# Quick Trip to Pineview



## CPAjeff (Dec 20, 2014)

It’s been a long time since I went ice fishing at Pineview, but with a little extra time this morning, we headed up. The kids enjoyed bouncing back and forth between reeling in fish and sledding down the closest bank. 

After about an hour, the kids were cold, so we loaded up and headed home for some fresh fish tacos!


----------



## taxidermist (Sep 11, 2007)

Looks good! Glad that you and the kids had success. Nothing worse than not catching fish when the Kidos are with you.


----------



## johnrr65 (Nov 7, 2019)

Looks great!


----------



## T-dubs-42 (Sep 8, 2015)

Glad to see consistent size like that from Pineview, last couple years the perch have been micro apart from a few.


----------



## backcountry (May 19, 2016)

Nice job getting the family out for a few hours on the holiday!


----------



## Slap That Quack (Mar 2, 2017)

Greay job! How thick was the ice up there?


----------



## CPAjeff (Dec 20, 2014)

Slap That Quack said:


> How thick was the ice up there?


6" - 8"

The best part for me was watching my kids sharing intently at the end of the pole, watching for any indication of a bite. Good thing the bites came as quickly as I set the pole down, because at six and four, their attention span it's that great!


----------



## bowgy (Oct 10, 2007)

Awesome, that smile on the first pic is worth a million bucks. Good job dad.


----------



## pollo70 (Aug 15, 2016)

Congrats! nothing better then having the Kids out and catching fish.. that makes those tacos taste even better with some of that home made love!


----------



## MWScott72 (May 23, 2011)

Hey Jeff - what part of the lake were you fishing and depth? All I've heard so far was reports of smaller perch, so it's nice to see some bigger ones...even if they're not jumbos.

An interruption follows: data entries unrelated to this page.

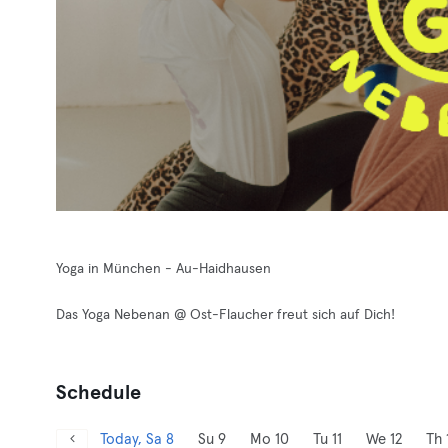
Yoga in München - Au-Haidhausen
Das Yoga Nebenan @ Ost-Flaucher freut sich auf Dich!
Schedule
Today, Sa 8
Su 9
Mo 10
Tu 11
We 12
Th 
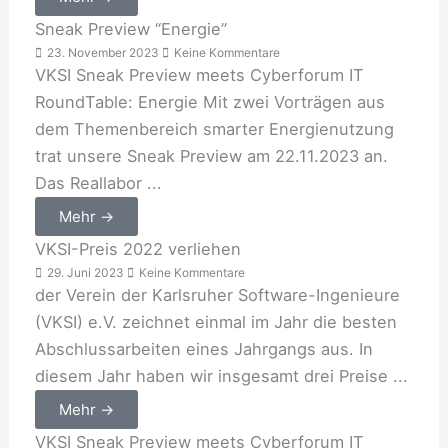
Sneak Preview “Energie”
23. November 2023
Keine Kommentare
VKSI Sneak Preview meets Cyberforum IT
RoundTable: Energie Mit zwei Vorträgen aus
dem Themenbereich smarter Energienutzung
trat unsere Sneak Preview am 22.11.2023 an.
Das Reallabor ...
Mehr →
VKSI-Preis 2022 verliehen
29. Juni 2023
Keine Kommentare
der Verein der Karlsruher Software-Ingenieure
(VKSI) e.V. zeichnet einmal im Jahr die besten
Abschlussarbeiten eines Jahrgangs aus. In
diesem Jahr haben wir insgesamt drei Preise ...
Mehr →
VKSI Sneak Preview meets Cyberforum IT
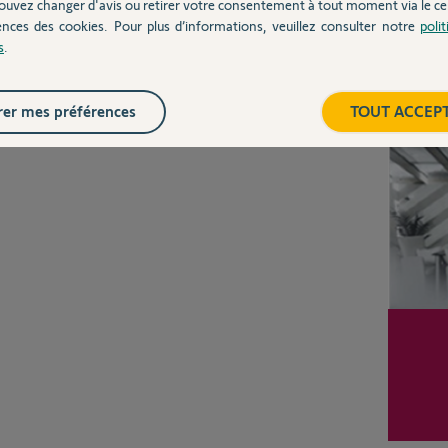
Posez votre question
ouvez changer d'avis ou retirer votre consentement à tout moment via le ce
CHEZ
ences des cookies. Pour plus d’informations, veuillez consulter notre
poli
s
.
Inter
er mes préférences
TOUT ACCEP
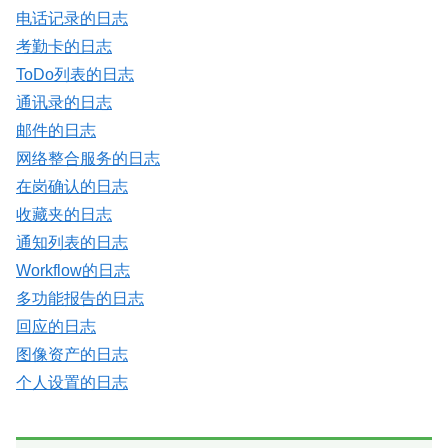
电话记录的日志
考勤卡的日志
ToDo列表的日志
通讯录的日志
邮件的日志
网络整合服务的日志
在岗确认的日志
收藏夹的日志
通知列表的日志
Workflow的日志
多功能报告的日志
回应的日志
图像资产的日志
个人设置的日志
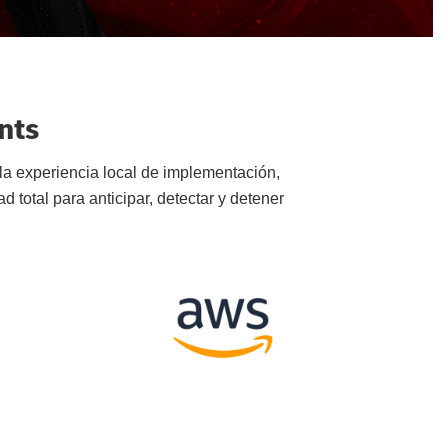
nts
 la experiencia local de implementación,
 total para anticipar, detectar y detener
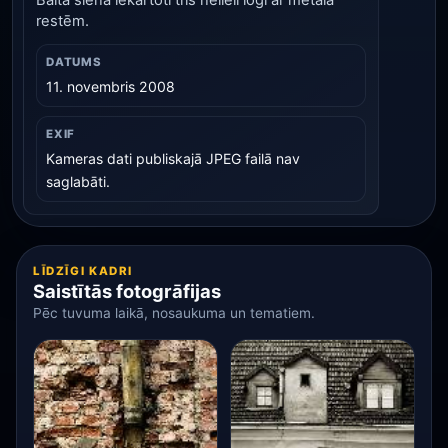
Baltā sienā iekārtoti trīs nelieli logi ar metāla
restēm.
DATUMS
11. novembris 2008
EXIF
Kameras dati publiskajā JPEG failā nav
saglabāti.
LĪDZĪGI KADRI
Saistītās fotogrāfijas
Pēc tuvuma laikā, nosaukuma un tematiem.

Good job taking the kids out.  I'm glad the fish cooperated for you. Those tacos look great too - I'm already hungry and it's only 9:40am...


----------



## CPAjeff (Dec 20, 2014)

MWScott72 said:


> Hey Jeff - what part of the lake were you fishing and depth? All I've heard so far was reports of smaller perch, so it's nice to see some bigger ones...even if they're not jumbos.
> 
> Good job taking the kids out. I'm glad the fish cooperated for you. Those tacos look great too - I'm already hungry and it's only 9:40am...


Thanks for the kind words!

We were off Cemetery Point, in about 20 feet of water. However, people were catching them in 10 - 30 feet. I don't know if the perch were super active that day or what, but everyone around was hammering them. Good luck!


----------



## Kingfisher (Jul 25, 2008)

we did the east side just off the parking lot in about 15... maybe 20 feet of water got 25 in an hour and a half. perch meat was the ticket.


----------



## alaska (Mar 22, 2020)

Looks like the place if relaxing, great job and have fun.


----------